TRIPs.abbr. Patents. The Agreement on Trade-Related Aspects of Intellectual Property Rights, a treaty that harmonized and strengthened the intellectual-property laws of its signatories by linking the obligation to protect the intellectual-property rights of other members’ citizens with a mechanism for settling international trade disputes. • TRIPs was negotiated at the 1994 Uruguay Round of the General Agreement on Tariffs and Trade (GATT).
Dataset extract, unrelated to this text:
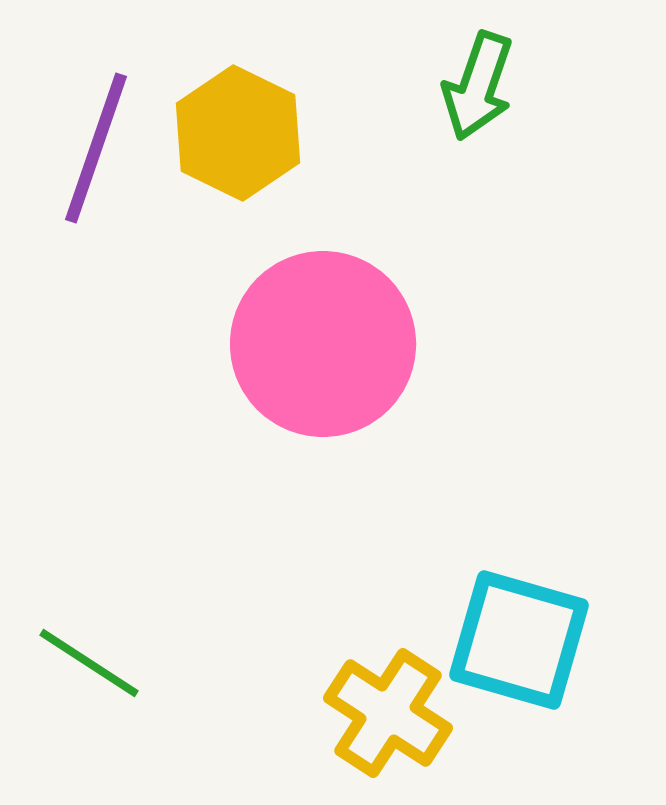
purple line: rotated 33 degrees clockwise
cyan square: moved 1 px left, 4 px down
More than 130 nations are parties to the agreement. In the field of patents, TRIPs standardized patentable subject matter to include medicines, required testing for nonobviousness and utility, protected patentees from infringing imports, and all but eliminated compulsory licenses. In response to the agreement, Congress (1) changed patent terms to 20 years from the date of application, rather than 17 years from the date of issue; (2) allowed foreign filers to prove priority by inventive efforts that preceded filing; (3) widened the definition of infringement to cover offering for sale and importing; and (4) permitted provisional applications, with brief descriptions and no claims, to establish priority. 33 I.L.M. 1197. — Also written TRIPS.
— Also termed TRIPs Agreement.
“Articles 1–8 of TRIPs include the basic principles of national treatment and most-favoured-nation treatment. That is, each Member must give to the nationals of other Members treatment no less favourable than that given to its own nationals, and must give to the nationals of all Members the same privileges as are given to the nationals of any Member. Thus, subject to certain exemptions, bilateral agreements between Members should no longer be permitted.” Philip W. Grubb, Patents for Chemicals, Pharmaceuticals and Biotechnology 31 (3d ed. 1999).